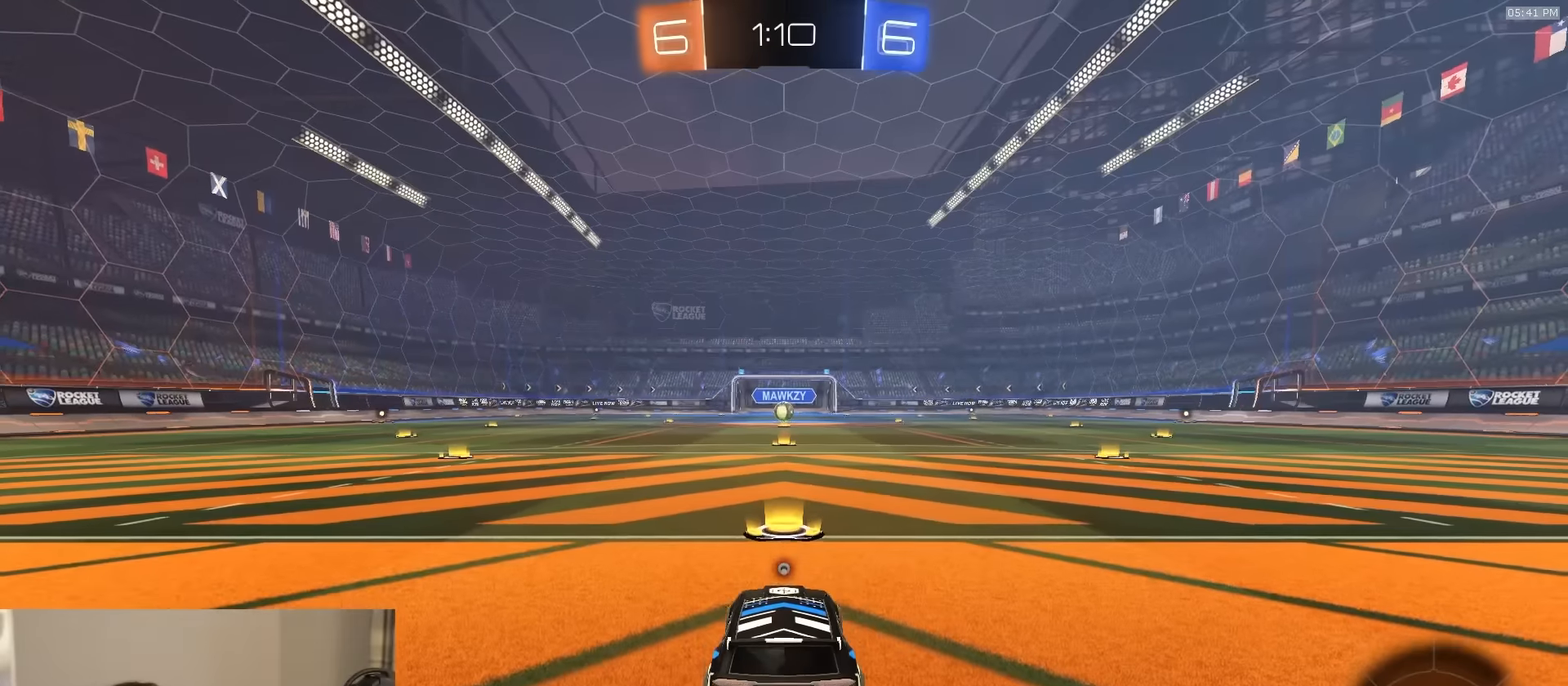
{"buttons": [], "left_stick": "center", "right_stick": "center", "events": []}
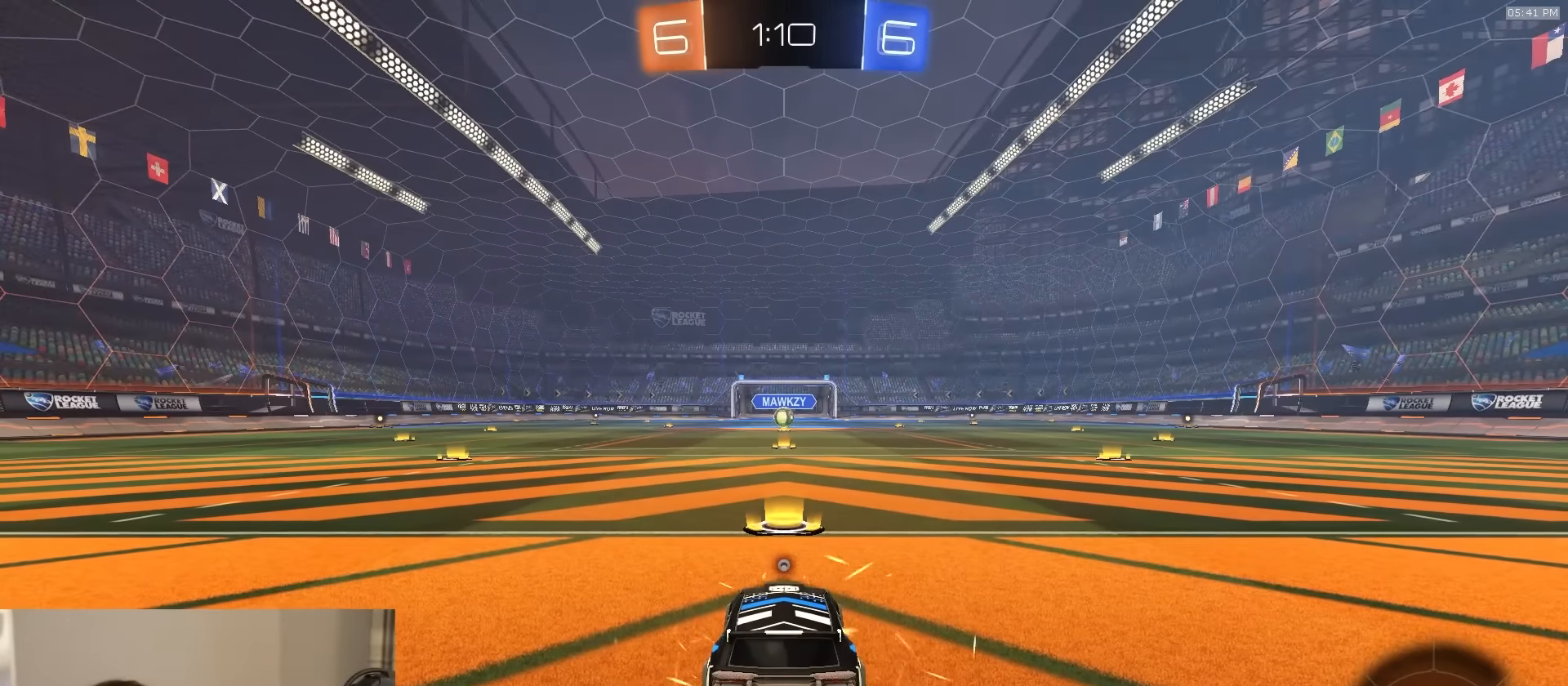
{"buttons": [], "left_stick": "center", "right_stick": "center", "events": []}
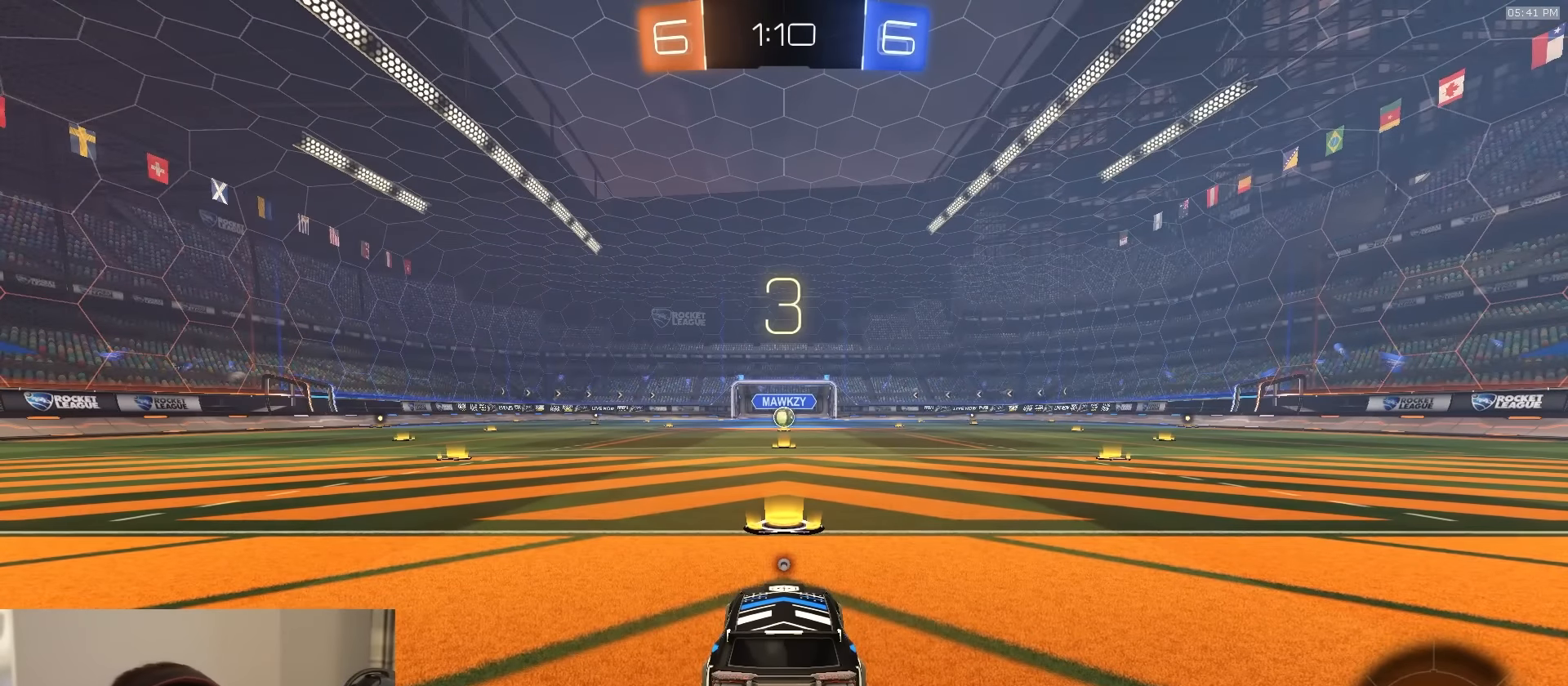
{"buttons": [], "left_stick": "center", "right_stick": "center", "events": []}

------------------------------------------------------------

▶ **Your objective**
Copy the data in full. No pictures belong in the copy.

▶ **Answer for this exercise**
{"buttons": [], "left_stick": "center", "right_stick": "center", "events": []}
{"buttons": [], "left_stick": "center", "right_stick": "center", "events": []}
{"buttons": [], "left_stick": "center", "right_stick": "center", "events": []}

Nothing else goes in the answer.